Anni fa esistevano le riviste (Maltesenarrazioni, Fernandel – parlo di loro perché li ho conosciuti – ecc.). I numeri erano pubblicizzati prima di uscire, si creava un’aspettativa che permetteva di vendere magari rientrando nei costi.
Ma si creava anche una comunità intorno a questa cosa strana che è la letteratura.
Comunità e colpaccio sono due cose differenti. Sarebbe bello non riflettere solo sulla pubblicità, perché secondo me di quel legame umano, di comunicazione, scambio che nasceva intorno alle riviste, oppure a certi progetti (soprattutto di Mozzi), c’è ancora bisogno.
2 ottobre 2012 alle 11:46
La pubblicità non è affatto cosa brutta. Anzi. Se prodotti ed eventi non fossero pubblicizzati non ci sarebbe informazione (possibilità, acquistabilità, risorse) in merito.
In generale, il livello qualitativo della pubblicità odierna trovo sia volutamente bassissimo, omogeneizzante e fortemente condizionante.
Ci vorrebbe un’azione pubblicitaria ad effetto contro-pubblicità di riequilibrio e rettificazione di reali valori da tener presente.
Cos’è “Alice nel paese delle meraviglie”, con esattezza, Lucio?
2 ottobre 2012 alle 13:38
Qualcuno ha scritto che la pubblicità è una cosa brutta?
2 ottobre 2012 alle 13:51
@sabrina. novel?
http://en.wikipedia.org/wiki/Alice's_Adventures_in_Wonderland
2 ottobre 2012 alle 15:29
Lucio, scrivi:
Mi hanno proposto di fare queste due pagine adesso, e io ho trovata divertente la cosa. Quando poi ci sarà un editore – se ci sarà -, la promozione non sarà un problema mio.
Mi sembra inutile e bizzarro, Lucio, nel momento in cui mi è capitata una bella cosa, guastarmi la contentezza pensando che sarebbe stata più bella se fosse capitata in un altro momento.
2 ottobre 2012 alle 18:06
quest’uomo è saggio!
2 ottobre 2012 alle 18:51
Grazie, Lucio. Se lo dici tu…:-)
Mi rifiutai di imparare bene l’inglese dopo aver scritto “The cat intelligent” (avevo dieci anni, primo anno di lingua straniera, prime lezioni), ed essere stata presa in giro dalla mia insegnante madrelingua inglese che volle fare la spiritosa, non sapendo nulla, evidentemente, di pedagogia.

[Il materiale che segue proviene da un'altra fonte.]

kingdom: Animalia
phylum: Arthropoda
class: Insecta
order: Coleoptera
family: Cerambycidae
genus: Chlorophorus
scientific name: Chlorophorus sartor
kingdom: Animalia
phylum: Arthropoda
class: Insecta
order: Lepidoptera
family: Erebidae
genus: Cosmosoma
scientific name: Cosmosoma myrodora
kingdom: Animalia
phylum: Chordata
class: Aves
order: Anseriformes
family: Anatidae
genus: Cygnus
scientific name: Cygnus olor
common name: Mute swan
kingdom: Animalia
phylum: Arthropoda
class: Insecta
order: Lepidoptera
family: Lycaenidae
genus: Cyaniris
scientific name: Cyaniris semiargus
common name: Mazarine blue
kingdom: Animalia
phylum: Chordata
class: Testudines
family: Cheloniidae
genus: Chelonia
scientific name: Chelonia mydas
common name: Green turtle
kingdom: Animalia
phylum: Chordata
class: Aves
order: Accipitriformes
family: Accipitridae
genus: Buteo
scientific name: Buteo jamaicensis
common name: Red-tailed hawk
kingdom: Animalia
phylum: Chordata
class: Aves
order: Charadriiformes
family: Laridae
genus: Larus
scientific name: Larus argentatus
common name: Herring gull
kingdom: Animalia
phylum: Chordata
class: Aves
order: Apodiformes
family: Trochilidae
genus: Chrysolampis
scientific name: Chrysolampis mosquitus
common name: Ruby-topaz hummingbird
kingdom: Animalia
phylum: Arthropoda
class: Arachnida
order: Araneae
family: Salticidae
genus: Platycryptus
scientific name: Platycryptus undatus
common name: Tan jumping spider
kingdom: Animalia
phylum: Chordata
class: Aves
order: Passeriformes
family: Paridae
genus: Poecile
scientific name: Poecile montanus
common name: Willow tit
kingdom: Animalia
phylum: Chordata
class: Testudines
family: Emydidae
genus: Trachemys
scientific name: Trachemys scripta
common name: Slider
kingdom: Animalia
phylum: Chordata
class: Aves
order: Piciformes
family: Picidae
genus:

Eppure l’inglese è la lingua straniera che mi piace maggiormente (musicalità).
2 ottobre 2012 alle 18:58
Come direbbe uno dei miei autori preferiti, “Niente da ridere”. In realtà così mi espressi.
2 ottobre 2012 alle 19:32
@giulio. dimenticavo che sei tutto spirito e quasi niente materia:-)
2 ottobre 2012 alle 19:37
Ricordo, nel 2002-2003, di aver letto in Vibrisse un piccolo scritto composto da Giulio Mozzi intitolato “Intelligente”.